Adonis backs FTA’s Logistics Carbon Reduction Scheme

Monday 15 February 2010

Lord Adonis, the Secretary of State for Transport, has backed a new scheme from the Freight Transport Association to report the logistics sector’s carbon footprint publicly.

In a letter to FTA confirming the Department for Transport’s support for the Logistics Carbon Reduction Scheme (LCRS), Adonis acknowledged the need to reduce carbon emissions from logistics – which accounts for 30 per cent of overall domestic transport emissions, the majority coming from the road sector – as an important part of the DfT’s Carbon Reduction Strategy.

Rachael Dillon, FTA’s Climate Change Manager, said:

“We are grateful to the DfT for its support and for recognising the importance of the Logistics Carbon Reduction Scheme and its potential for identifying a credible reduction target for the logistics sector that we can all work towards.

“Together with the DfT we will develop a robust and consistent carbon measurement and reporting method that will be fair, accurate and eminently useful in the interests of mitigating the sector’s environmental impact.”

The LCRS aims to record, report and reduce carbon dioxide emissions from the logistics sector.
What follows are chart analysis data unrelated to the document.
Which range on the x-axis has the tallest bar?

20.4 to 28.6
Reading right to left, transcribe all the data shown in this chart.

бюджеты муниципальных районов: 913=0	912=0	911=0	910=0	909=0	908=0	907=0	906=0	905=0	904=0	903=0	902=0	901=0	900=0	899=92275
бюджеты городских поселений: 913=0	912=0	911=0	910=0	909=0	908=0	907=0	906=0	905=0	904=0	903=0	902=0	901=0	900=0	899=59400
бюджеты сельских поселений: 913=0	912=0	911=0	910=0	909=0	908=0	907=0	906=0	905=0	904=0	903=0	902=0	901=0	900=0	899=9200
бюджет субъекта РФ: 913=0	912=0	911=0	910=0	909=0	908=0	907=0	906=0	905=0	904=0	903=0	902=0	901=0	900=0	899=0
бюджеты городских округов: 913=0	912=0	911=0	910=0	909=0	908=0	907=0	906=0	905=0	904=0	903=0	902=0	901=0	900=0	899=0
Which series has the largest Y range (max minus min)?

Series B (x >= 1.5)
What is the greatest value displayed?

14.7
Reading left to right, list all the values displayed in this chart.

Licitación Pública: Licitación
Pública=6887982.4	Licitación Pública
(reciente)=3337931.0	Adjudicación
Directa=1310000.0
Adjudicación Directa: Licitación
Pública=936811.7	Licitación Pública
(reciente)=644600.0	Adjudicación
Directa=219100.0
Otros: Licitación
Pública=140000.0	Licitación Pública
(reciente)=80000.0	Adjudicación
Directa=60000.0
It already has the backing of some of FTA’s leading members, which together operate over 23,000 commercial vehicles.

Under the scheme, LCRS members will be committed to submit their fuel data to FTA for analysis to provide an accurate picture of the logistics sector’s carbon footprint. This will allow government to base its carbon reduction policy on hard evidence.

The LCRS is available to all operators of commercial vehicles. Interested companies can contact to find out more.

Notes for editors

Members of FTA’s Logistics Carbon Reduction Scheme comprise:

Arla Foods
CEVA Logistics
DHL Supply Chain
EDF Energy
John Lewis Partnership
Kuehne and Nagel
Norbert Dentressangle
P&O Ferrymasters

FTA will report its first data collection cycle in January 2011, and every twelve months thereafter.
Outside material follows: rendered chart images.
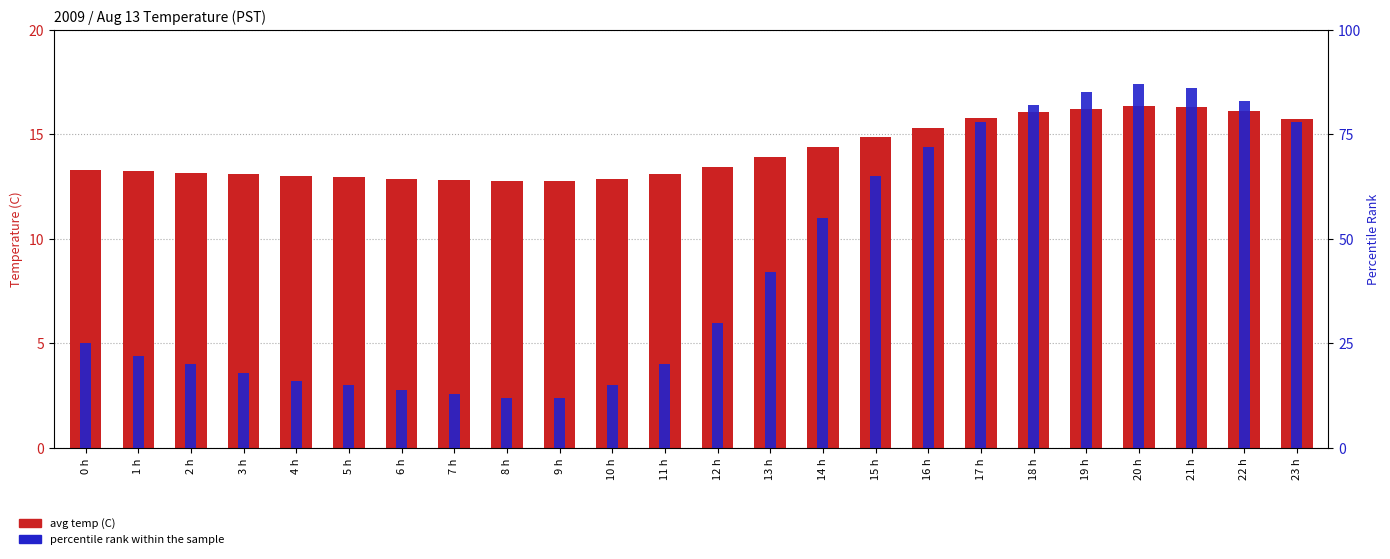

Reading right to left, extract all data points from this chart.

avg temp (C): 15.8	16.1	16.3	16.4	16.2	16.1	15.8	15.3	14.8	14.4	13.9	13.4	13.1	12.8	12.8	12.8	12.8	12.9	12.9	13.0	13.1	13.2	13.2	13.3
percentile rank within the sample: 78.0	83.0	86.0	87.0	85.0	82.0	78.0	72.0	65.0	55.0	42.0	30.0	20.0	15.0	12.0	12.0	13.0	14.0	15.0	16.0	18.0	20.0	22.0	25.0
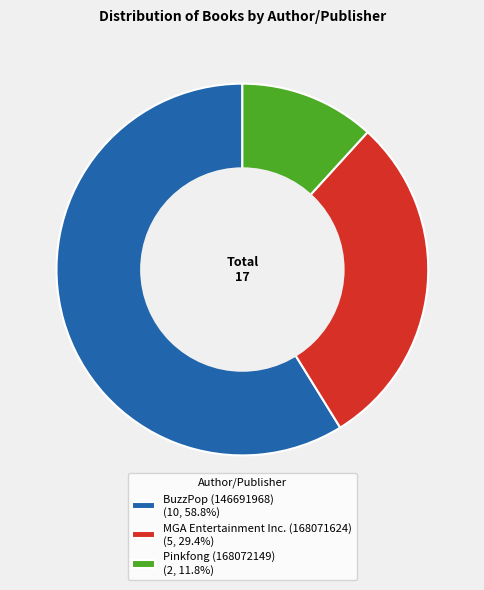

Is MGA Entertainment Inc. (168071624) (5, 29.4%) the majority of the pie?

No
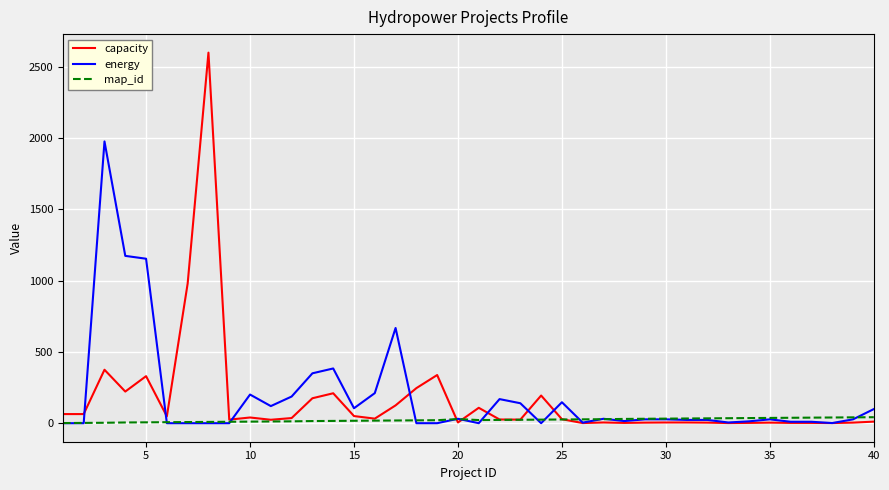

What is the greatest value displayed?

2600.0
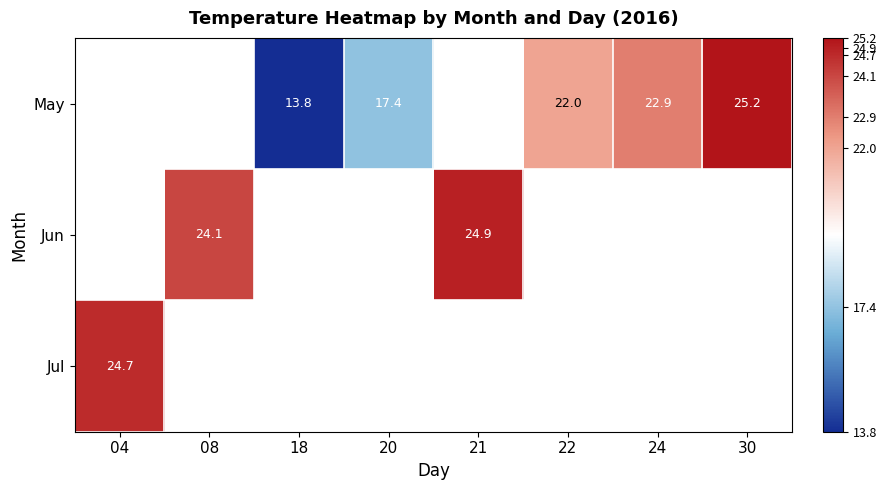

Which category has the lowest value in the Jul series?

04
A report by Heriot Watt University recently revealed that CO2 emissions from the logistics industry had risen by just ten per cent between 1990 and 2005, 20 per cent less than previous Government estimates.

In 2007, FTA launched its first guidance to members on managing carbon emissions in the form of an updatable manual and supporting services branded Carbonfta. The guidance advocates the development of carbon management plans by members and sets out how to record, report and reduce carbon dioxide emissions from road transport operations.